§ **TASK DESCRIPTION**:
Present the stretch of the records from the first line through the line containing "common name: Teasel", both included, as a Markdown table with the columns Row and Line. Give each line its own numbered row, leave out blank lines, and include no other lines.

· · · · ·

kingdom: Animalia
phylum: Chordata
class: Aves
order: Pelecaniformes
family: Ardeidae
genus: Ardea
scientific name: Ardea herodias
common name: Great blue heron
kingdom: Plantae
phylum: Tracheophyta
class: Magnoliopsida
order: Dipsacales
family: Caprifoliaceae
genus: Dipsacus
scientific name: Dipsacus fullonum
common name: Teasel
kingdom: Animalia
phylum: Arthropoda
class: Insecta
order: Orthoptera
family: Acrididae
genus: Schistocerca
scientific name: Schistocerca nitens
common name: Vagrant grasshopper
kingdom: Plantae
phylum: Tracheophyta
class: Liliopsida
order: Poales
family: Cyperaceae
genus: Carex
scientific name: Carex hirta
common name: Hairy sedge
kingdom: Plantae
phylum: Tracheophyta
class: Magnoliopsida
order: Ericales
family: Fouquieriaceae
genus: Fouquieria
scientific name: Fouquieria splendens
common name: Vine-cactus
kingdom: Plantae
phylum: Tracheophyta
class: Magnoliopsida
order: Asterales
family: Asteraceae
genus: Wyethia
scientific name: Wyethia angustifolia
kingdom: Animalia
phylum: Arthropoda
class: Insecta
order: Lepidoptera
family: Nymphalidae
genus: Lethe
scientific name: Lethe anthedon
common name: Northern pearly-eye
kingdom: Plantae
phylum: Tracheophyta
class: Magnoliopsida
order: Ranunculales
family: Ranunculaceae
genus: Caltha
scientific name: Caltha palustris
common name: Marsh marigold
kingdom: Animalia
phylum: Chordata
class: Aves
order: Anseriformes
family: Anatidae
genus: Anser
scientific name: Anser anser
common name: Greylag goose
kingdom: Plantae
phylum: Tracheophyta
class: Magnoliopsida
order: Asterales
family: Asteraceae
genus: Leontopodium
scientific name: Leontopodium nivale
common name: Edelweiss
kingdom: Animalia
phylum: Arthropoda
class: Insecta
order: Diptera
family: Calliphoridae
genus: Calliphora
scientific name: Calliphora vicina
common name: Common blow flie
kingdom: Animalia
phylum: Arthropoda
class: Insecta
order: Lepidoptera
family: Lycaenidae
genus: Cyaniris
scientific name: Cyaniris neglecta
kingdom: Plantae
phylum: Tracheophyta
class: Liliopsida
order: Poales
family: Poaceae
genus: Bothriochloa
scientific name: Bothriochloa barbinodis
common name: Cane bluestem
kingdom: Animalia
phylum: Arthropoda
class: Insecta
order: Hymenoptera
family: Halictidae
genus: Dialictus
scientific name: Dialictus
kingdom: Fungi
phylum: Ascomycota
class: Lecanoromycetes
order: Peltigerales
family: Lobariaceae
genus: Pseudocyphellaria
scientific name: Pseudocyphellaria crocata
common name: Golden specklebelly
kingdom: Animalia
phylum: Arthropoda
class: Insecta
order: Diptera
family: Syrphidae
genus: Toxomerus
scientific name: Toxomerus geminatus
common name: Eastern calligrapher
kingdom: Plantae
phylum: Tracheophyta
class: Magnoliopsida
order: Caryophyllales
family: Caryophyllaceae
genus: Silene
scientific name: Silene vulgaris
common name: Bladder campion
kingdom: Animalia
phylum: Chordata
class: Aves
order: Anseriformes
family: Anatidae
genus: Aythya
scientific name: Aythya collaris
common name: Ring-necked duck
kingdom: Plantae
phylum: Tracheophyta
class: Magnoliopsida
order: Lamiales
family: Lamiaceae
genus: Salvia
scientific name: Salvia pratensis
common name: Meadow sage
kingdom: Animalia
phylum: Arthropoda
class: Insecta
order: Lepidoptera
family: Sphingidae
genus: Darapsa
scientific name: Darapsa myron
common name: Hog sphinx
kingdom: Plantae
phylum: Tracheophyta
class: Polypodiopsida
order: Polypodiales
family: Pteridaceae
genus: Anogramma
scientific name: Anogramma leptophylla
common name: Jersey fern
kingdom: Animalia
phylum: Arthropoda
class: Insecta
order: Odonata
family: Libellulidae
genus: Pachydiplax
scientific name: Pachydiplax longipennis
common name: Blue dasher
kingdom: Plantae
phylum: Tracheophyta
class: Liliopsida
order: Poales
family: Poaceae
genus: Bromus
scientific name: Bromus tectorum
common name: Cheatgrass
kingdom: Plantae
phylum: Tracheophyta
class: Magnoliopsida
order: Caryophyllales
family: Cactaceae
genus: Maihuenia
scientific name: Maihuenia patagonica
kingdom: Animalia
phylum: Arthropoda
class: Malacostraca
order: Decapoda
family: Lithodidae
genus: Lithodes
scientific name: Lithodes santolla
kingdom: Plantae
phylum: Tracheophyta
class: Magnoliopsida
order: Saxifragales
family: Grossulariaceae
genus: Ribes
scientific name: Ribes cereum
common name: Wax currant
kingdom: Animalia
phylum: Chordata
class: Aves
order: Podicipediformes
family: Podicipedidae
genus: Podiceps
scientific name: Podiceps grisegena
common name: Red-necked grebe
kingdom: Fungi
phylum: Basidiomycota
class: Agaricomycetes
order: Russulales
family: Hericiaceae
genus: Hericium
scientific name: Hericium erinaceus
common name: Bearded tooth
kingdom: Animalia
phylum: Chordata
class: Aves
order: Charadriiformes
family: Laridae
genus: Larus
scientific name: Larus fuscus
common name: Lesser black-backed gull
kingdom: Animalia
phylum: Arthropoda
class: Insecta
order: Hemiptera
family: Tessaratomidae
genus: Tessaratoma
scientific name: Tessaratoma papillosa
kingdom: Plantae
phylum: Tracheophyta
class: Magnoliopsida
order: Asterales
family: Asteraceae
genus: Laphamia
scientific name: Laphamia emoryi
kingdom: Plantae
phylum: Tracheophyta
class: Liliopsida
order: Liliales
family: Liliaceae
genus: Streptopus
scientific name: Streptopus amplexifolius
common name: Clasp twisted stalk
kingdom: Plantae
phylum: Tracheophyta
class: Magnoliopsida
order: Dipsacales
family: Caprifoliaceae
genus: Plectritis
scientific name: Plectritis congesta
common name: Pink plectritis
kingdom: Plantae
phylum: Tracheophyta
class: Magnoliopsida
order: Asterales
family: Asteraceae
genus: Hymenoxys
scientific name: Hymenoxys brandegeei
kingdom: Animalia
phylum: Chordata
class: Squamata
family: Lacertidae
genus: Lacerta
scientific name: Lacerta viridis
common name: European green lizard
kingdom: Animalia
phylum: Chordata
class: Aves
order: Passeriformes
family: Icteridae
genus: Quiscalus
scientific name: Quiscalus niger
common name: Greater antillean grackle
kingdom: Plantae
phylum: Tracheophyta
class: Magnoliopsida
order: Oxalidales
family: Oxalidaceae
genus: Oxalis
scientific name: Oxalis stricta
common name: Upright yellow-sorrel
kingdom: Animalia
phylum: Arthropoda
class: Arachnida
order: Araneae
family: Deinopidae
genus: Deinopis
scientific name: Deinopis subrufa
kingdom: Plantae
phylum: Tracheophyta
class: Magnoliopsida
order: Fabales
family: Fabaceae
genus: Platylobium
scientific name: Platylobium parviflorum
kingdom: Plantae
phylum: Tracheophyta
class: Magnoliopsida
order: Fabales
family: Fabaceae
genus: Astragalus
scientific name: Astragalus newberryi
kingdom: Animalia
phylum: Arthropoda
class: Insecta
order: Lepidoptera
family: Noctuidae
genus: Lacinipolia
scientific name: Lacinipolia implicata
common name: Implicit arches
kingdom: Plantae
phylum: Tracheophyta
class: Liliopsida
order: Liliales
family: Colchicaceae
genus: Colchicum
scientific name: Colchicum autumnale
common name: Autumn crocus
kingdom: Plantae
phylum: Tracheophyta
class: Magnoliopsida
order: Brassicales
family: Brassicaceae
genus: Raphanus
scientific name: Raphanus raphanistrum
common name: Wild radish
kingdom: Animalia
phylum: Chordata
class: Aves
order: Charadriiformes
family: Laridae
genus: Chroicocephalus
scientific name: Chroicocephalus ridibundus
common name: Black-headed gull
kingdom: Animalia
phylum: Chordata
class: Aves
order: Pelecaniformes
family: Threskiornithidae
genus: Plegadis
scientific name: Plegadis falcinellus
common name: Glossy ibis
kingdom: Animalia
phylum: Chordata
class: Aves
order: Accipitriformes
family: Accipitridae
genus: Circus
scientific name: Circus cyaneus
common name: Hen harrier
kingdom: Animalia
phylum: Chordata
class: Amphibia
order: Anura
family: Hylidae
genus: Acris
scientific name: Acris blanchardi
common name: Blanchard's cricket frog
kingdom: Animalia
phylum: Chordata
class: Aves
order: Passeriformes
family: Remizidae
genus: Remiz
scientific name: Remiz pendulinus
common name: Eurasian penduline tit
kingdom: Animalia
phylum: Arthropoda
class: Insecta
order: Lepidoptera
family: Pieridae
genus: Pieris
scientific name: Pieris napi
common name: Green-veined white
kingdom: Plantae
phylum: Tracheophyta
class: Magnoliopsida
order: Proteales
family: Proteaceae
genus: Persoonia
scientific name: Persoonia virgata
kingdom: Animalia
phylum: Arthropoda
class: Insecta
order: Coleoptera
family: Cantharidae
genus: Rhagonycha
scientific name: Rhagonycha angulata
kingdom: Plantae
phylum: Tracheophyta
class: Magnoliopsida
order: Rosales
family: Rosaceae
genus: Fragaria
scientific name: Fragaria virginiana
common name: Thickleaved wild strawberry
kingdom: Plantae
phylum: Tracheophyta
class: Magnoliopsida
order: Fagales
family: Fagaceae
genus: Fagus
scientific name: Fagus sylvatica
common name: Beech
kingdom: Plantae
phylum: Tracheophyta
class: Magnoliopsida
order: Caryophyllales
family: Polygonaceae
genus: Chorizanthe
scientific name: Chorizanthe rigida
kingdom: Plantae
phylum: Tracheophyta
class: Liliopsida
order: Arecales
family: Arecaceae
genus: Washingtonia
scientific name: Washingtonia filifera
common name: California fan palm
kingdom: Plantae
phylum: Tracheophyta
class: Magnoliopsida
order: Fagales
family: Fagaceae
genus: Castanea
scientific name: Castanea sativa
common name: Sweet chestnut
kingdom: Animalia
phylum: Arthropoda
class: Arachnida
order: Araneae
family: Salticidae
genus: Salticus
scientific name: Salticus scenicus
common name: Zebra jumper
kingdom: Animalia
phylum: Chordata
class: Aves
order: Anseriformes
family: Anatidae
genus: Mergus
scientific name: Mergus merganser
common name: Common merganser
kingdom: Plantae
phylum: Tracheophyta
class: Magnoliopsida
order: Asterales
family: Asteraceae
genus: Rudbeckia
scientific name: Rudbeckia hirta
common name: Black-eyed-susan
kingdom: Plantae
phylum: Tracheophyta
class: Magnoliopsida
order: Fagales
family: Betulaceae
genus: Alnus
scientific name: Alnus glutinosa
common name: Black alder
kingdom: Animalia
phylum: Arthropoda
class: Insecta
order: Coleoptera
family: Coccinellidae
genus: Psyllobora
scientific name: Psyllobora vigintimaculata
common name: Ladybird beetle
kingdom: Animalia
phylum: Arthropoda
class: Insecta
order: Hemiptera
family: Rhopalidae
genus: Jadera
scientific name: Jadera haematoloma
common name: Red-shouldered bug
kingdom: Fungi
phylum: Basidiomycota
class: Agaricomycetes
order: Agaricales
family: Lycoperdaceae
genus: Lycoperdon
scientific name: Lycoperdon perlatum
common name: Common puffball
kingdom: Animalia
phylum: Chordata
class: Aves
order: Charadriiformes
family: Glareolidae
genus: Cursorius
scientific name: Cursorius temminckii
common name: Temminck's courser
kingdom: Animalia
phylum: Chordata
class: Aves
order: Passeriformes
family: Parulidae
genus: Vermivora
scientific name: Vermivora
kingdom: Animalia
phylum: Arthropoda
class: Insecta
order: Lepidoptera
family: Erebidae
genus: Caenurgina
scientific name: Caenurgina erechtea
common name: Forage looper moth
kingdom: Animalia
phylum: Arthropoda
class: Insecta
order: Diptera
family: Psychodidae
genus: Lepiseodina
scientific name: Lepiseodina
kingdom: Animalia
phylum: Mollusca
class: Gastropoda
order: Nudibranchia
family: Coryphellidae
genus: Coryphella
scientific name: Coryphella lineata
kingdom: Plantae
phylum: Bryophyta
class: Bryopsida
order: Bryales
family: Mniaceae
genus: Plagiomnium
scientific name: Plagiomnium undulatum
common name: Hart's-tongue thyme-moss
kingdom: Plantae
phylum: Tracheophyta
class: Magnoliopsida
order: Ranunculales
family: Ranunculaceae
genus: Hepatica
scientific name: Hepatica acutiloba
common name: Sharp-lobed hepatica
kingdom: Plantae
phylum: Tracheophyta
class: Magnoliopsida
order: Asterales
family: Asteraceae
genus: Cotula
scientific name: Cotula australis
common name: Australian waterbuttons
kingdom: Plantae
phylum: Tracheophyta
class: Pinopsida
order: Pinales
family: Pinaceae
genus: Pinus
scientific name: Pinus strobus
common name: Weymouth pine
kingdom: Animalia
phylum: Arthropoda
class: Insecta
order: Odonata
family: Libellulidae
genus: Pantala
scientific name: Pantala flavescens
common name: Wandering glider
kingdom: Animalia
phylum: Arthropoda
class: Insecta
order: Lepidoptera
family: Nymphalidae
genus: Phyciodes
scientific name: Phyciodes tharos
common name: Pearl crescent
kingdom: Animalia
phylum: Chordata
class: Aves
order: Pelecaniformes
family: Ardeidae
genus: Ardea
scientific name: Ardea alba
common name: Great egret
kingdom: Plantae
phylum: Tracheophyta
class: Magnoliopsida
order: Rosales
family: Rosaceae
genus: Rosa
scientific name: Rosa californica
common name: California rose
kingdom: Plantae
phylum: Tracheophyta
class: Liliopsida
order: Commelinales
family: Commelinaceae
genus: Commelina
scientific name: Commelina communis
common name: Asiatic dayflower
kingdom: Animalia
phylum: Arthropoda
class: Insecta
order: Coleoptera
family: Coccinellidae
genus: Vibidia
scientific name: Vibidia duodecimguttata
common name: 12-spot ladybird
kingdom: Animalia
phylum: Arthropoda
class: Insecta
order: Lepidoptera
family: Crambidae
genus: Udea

· · · · ·

§ **REPLY**:
| Row | Line |
|---|---|
| 1 | kingdom: Animalia |
| 2 | phylum: Chordata |
| 3 | class: Aves |
| 4 | order: Pelecaniformes |
| 5 | family: Ardeidae |
| 6 | genus: Ardea |
| 7 | scientific name: Ardea herodias |
| 8 | common name: Great blue heron |
| 9 | kingdom: Plantae |
| 10 | phylum: Tracheophyta |
| 11 | class: Magnoliopsida |
| 12 | order: Dipsacales |
| 13 | family: Caprifoliaceae |
| 14 | genus: Dipsacus |
| 15 | scientific name: Dipsacus fullonum |
| 16 | common name: Teasel |